**Task:** What you return should be the lines of the data containing "moderate", each in full.

**Collected data entries:**
▬▬▬▬▬▬▬▬▬▬
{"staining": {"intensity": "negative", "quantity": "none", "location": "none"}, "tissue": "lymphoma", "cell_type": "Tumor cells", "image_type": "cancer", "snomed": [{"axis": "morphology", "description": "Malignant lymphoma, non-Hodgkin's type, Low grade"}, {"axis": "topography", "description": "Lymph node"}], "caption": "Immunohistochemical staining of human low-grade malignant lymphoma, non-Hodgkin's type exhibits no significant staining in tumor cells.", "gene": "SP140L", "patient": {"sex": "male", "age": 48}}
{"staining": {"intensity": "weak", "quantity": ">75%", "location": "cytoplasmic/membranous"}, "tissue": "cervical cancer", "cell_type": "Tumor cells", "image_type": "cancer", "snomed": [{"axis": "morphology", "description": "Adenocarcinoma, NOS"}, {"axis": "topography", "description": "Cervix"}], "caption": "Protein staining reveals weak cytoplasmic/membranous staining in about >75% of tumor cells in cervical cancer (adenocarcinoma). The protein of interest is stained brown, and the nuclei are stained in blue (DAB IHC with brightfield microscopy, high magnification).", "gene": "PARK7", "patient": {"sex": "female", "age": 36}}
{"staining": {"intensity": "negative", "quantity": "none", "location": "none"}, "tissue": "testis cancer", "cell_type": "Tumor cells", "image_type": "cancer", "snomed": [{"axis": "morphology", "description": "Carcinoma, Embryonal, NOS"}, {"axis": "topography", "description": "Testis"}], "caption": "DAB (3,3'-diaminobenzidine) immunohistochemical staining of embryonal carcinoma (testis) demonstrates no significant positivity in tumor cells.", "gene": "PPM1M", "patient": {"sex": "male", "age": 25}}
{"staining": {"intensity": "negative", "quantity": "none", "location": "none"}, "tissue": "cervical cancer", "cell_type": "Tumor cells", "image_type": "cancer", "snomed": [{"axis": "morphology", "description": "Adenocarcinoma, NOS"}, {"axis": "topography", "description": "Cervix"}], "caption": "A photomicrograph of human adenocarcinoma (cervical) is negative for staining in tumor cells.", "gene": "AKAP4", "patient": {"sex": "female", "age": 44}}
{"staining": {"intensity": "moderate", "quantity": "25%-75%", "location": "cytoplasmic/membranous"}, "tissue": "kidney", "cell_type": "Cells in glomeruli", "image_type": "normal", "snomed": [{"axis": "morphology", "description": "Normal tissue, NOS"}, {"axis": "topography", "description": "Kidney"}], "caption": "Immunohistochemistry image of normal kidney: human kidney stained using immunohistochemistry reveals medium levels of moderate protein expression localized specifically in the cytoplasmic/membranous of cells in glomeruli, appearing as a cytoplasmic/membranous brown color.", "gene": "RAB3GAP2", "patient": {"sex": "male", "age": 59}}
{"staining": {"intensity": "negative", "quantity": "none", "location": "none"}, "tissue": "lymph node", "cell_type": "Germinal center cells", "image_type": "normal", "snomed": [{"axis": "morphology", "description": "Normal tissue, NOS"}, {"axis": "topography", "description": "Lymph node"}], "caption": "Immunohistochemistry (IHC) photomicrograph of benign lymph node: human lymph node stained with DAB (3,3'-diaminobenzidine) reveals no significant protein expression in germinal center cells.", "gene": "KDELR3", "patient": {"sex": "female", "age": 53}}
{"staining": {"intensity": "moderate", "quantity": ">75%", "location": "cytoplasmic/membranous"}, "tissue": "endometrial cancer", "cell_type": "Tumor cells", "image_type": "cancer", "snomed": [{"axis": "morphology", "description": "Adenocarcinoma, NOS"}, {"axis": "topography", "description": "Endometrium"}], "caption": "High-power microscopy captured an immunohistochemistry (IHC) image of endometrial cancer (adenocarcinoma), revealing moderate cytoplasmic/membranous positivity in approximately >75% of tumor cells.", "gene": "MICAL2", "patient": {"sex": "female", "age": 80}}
▬▬▬▬▬▬▬▬▬▬
**Result of the task:**
{"staining": {"intensity": "moderate", "quantity": "25%-75%", "location": "cytoplasmic/membranous"}, "tissue": "kidney", "cell_type": "Cells in glomeruli", "image_type": "normal", "snomed": [{"axis": "morphology", "description": "Normal tissue, NOS"}, {"axis": "topography", "description": "Kidney"}], "caption": "Immunohistochemistry image of normal kidney: human kidney stained using immunohistochemistry reveals medium levels of moderate protein expression localized specifically in the cytoplasmic/membranous of cells in glomeruli, appearing as a cytoplasmic/membranous brown color.", "gene": "RAB3GAP2", "patient": {"sex": "male", "age": 59}}
{"staining": {"intensity": "moderate", "quantity": ">75%", "location": "cytoplasmic/membranous"}, "tissue": "endometrial cancer", "cell_type": "Tumor cells", "image_type": "cancer", "snomed": [{"axis": "morphology", "description": "Adenocarcinoma, NOS"}, {"axis": "topography", "description": "Endometrium"}], "caption": "High-power microscopy captured an immunohistochemistry (IHC) image of endometrial cancer (adenocarcinoma), revealing moderate cytoplasmic/membranous positivity in approximately >75% of tumor cells.", "gene": "MICAL2", "patient": {"sex": "female", "age": 80}}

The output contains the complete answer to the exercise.